Classicized dynamics and initial conditions in field theories with fakeons

TL;DR

This work clarifies how classical dynamics emerges in theories with fakeons by introducing classicization, a process that integrates out purely virtual particles to produce nonlocal but DOF-consistent equations of motion. The authors establish that the nonlocal corrections do not increase the number of initial conditions because the solution space of the fakeon system is a finite-dimensional subspace of the parent higher-derivative theory, and the extra degrees of freedom are removed by rendering them purely virtual. They demonstrate this both with explicit solvable one-dimensional models and with a general proof that relies on viewing the fakeon inversion as a limit of a more generic prescription. The results provide a coherent classical limit for fakeon theories and connect to Dirac’s method for removing runaway solutions, with potential implications for quantum gravity, cosmology, and nonlocal phenomenology, while maintaining consistency with unitarity and renormalizability at the quantum level.

Abstract

Theories with purely virtual particles (fakeons) do not possess a classical action in the strict sense, but rather a "classicized" one, obtained by integrating out the fake particles at tree level.

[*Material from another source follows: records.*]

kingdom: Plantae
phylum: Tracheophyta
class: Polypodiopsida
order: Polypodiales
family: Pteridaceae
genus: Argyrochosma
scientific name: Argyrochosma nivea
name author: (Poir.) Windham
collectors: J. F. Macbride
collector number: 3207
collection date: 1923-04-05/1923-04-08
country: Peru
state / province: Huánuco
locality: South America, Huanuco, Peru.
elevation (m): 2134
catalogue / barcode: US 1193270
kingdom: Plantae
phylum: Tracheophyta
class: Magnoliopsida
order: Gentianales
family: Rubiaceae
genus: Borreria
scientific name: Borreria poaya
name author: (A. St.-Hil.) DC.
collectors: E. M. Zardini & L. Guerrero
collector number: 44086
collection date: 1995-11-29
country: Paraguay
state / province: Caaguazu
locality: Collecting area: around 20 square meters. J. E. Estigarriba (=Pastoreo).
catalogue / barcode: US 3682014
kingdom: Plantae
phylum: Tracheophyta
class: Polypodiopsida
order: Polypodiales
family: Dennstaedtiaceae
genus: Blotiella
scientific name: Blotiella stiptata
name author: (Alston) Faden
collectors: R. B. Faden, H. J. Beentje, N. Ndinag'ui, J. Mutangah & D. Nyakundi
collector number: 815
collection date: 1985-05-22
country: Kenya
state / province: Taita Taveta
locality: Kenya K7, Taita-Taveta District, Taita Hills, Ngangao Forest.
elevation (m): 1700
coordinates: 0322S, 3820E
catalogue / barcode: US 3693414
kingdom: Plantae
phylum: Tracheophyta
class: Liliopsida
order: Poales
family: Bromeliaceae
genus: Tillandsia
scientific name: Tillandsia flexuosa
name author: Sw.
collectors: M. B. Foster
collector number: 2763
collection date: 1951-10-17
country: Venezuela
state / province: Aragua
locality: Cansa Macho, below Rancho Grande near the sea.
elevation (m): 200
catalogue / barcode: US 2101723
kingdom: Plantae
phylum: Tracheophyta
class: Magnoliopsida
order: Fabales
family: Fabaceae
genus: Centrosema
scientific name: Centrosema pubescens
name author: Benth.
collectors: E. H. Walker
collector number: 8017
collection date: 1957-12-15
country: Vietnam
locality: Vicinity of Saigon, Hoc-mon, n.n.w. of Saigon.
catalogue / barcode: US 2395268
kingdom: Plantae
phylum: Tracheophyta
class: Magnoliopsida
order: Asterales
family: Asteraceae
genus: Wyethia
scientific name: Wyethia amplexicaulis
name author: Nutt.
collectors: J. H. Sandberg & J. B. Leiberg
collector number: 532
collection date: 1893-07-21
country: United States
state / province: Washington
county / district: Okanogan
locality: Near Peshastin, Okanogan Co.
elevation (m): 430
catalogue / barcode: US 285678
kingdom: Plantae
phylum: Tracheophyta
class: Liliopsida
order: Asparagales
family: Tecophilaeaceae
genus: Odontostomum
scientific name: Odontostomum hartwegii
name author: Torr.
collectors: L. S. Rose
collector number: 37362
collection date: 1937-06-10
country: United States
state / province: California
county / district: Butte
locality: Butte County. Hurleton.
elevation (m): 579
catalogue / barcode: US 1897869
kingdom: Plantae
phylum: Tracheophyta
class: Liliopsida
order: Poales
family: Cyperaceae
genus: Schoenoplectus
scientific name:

Although this procedure generates nonlocal interactions, we show that the resulting classicized equations of motion are not burdened with the need to specify infinitely many initial conditions. The reason is the inherent link between the fakeonic system and the parent higher-derivative local system: the solution space of the former is an appropriate subspace of solutions of the latter. A somewhat unexpected proviso is that, in order to avoid overcounting, the fakeon prescription must be obtained as a limit or special case of a more generic prescription. Ultimately, the number of degrees of freedom matches physical expectations, the extra ones (ghosts or otherwise) being removed by rendering them purely virtual. We illustrate the counting in simple linear solvable models and provide the general proof. Along similar lines, we analyze Dirac's removal of runaway solutions in classical electrodynamics.